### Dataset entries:
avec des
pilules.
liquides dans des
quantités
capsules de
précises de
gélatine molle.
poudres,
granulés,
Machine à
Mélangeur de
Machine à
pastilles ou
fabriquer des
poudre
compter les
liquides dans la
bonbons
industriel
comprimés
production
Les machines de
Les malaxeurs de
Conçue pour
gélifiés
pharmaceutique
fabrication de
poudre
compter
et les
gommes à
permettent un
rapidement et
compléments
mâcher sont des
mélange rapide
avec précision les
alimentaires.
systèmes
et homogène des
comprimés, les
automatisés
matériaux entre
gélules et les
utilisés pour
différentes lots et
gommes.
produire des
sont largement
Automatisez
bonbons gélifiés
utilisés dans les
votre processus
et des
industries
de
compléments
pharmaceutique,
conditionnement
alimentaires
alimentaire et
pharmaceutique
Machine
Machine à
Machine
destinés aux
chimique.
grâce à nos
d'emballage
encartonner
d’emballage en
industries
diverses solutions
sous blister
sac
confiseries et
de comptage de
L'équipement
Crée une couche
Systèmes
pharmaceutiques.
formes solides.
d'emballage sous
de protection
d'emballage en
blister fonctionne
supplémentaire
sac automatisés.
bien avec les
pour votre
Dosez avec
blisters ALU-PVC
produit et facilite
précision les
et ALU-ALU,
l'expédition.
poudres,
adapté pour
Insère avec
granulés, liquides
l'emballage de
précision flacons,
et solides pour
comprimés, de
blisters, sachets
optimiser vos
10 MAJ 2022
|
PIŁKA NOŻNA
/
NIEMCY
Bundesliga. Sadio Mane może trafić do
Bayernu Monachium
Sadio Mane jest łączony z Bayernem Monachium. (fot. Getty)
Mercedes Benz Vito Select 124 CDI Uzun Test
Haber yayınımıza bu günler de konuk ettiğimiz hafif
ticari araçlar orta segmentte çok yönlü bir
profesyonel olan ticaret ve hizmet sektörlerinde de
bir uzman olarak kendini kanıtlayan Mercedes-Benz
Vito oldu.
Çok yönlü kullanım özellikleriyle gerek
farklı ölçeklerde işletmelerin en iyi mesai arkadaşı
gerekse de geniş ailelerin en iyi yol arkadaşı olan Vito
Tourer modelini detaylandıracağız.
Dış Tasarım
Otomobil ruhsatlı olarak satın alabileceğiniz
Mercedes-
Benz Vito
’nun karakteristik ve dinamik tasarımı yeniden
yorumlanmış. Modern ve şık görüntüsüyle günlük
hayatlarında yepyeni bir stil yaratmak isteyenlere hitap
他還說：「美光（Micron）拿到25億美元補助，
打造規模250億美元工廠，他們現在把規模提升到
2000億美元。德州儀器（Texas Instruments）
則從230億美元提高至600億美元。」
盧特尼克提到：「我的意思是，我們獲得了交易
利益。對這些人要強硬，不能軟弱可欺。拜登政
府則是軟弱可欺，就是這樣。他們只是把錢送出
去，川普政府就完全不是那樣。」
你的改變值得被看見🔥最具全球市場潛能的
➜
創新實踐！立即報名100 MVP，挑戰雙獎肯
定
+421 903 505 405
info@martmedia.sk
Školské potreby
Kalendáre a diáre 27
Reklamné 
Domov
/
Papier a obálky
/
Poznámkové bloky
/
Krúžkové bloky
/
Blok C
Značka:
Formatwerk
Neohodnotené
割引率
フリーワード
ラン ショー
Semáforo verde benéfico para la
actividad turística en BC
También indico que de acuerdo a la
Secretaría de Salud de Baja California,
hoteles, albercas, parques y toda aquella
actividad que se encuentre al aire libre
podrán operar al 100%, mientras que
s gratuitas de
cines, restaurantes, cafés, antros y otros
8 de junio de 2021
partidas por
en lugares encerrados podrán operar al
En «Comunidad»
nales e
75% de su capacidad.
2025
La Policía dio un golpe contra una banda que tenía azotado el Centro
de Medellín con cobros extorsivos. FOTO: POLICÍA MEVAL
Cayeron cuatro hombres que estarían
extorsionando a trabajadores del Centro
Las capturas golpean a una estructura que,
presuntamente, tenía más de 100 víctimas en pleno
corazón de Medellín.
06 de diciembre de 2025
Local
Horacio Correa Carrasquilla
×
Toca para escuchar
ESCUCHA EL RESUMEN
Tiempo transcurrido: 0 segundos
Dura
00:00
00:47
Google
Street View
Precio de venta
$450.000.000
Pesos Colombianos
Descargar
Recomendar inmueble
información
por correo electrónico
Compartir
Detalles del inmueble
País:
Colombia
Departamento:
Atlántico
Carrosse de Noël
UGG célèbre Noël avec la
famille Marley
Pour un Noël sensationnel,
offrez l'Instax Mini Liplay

### TASK:
Would you please copy out every line of the data exactly?

### SOLUTION FOR THIS TASK:
avec des
pilules.
liquides dans des
quantités
capsules de
précises de
gélatine molle.
poudres,
granulés,
Machine à
Mélangeur de
Machine à
pastilles ou
fabriquer des
poudre
compter les
liquides dans la
bonbons
industriel
comprimés
production
Les machines de
Les malaxeurs de
Conçue pour
gélifiés
pharmaceutique
fabrication de
poudre
compter
et les
gommes à
permettent un
rapidement et
compléments
mâcher sont des
mélange rapide
avec précision les
alimentaires.
systèmes
et homogène des
comprimés, les
automatisés
matériaux entre
gélules et les
utilisés pour
différentes lots et
gommes.
produire des
sont largement
Automatisez
bonbons gélifiés
utilisés dans les
votre processus
et des
industries
de
compléments
pharmaceutique,
conditionnement
alimentaires
alimentaire et
pharmaceutique
Machine
Machine à
Machine
destinés aux
chimique.
grâce à nos
d'emballage
encartonner
d’emballage en
industries
diverses solutions
sous blister
sac
confiseries et
de comptage de
L'équipement
Crée une couche
Systèmes
pharmaceutiques.
formes solides.
d'emballage sous
de protection
d'emballage en
blister fonctionne
supplémentaire
sac automatisés.
bien avec les
pour votre
Dosez avec
blisters ALU-PVC
produit et facilite
précision les
et ALU-ALU,
l'expédition.
poudres,
adapté pour
Insère avec
granulés, liquides
l'emballage de
précision flacons,
et solides pour
comprimés, de
blisters, sachets
optimiser vos
10 MAJ 2022
|
PIŁKA NOŻNA
/
NIEMCY
Bundesliga. Sadio Mane może trafić do
Bayernu Monachium
Sadio Mane jest łączony z Bayernem Monachium. (fot. Getty)
Mercedes Benz Vito Select 124 CDI Uzun Test
Haber yayınımıza bu günler de konuk ettiğimiz hafif
ticari araçlar orta segmentte çok yönlü bir
profesyonel olan ticaret ve hizmet sektörlerinde de
bir uzman olarak kendini kanıtlayan Mercedes-Benz
Vito oldu.
Çok yönlü kullanım özellikleriyle gerek
farklı ölçeklerde işletmelerin en iyi mesai arkadaşı
gerekse de geniş ailelerin en iyi yol arkadaşı olan Vito
Tourer modelini detaylandıracağız.
Dış Tasarım
Otomobil ruhsatlı olarak satın alabileceğiniz
Mercedes-
Benz Vito
’nun karakteristik ve dinamik tasarımı yeniden
yorumlanmış. Modern ve şık görüntüsüyle günlük
hayatlarında yepyeni bir stil yaratmak isteyenlere hitap
他還說：「美光（Micron）拿到25億美元補助，
打造規模250億美元工廠，他們現在把規模提升到
2000億美元。德州儀器（Texas Instruments）
則從230億美元提高至600億美元。」
盧特尼克提到：「我的意思是，我們獲得了交易
利益。對這些人要強硬，不能軟弱可欺。拜登政
府則是軟弱可欺，就是這樣。他們只是把錢送出
去，川普政府就完全不是那樣。」
你的改變值得被看見🔥最具全球市場潛能的
➜
創新實踐！立即報名100 MVP，挑戰雙獎肯
定
+421 903 505 405
info@martmedia.sk
Školské potreby
Kalendáre a diáre 27
Reklamné 
Domov
/
Papier a obálky
/
Poznámkové bloky
/
Krúžkové bloky
/
Blok C
Značka:
Formatwerk
Neohodnotené
割引率
フリーワード
ラン ショー
Semáforo verde benéfico para la
actividad turística en BC
También indico que de acuerdo a la
Secretaría de Salud de Baja California,
hoteles, albercas, parques y toda aquella
actividad que se encuentre al aire libre
podrán operar al 100%, mientras que
s gratuitas de
cines, restaurantes, cafés, antros y otros
8 de junio de 2021
partidas por
en lugares encerrados podrán operar al
En «Comunidad»
nales e
75% de su capacidad.
2025
La Policía dio un golpe contra una banda que tenía azotado el Centro
de Medellín con cobros extorsivos. FOTO: POLICÍA MEVAL
Cayeron cuatro hombres que estarían
extorsionando a trabajadores del Centro
Las capturas golpean a una estructura que,
presuntamente, tenía más de 100 víctimas en pleno
corazón de Medellín.
06 de diciembre de 2025
Local
Horacio Correa Carrasquilla
×
Toca para escuchar
ESCUCHA EL RESUMEN
Tiempo transcurrido: 0 segundos
Dura
00:00
00:47
Google
Street View
Precio de venta
$450.000.000
Pesos Colombianos
Descargar
Recomendar inmueble
información
por correo electrónico
Compartir
Detalles del inmueble
País:
Colombia
Departamento:
Atlántico
Carrosse de Noël
UGG célèbre Noël avec la
famille Marley
Pour un Noël sensationnel,
offrez l'Instax Mini Liplay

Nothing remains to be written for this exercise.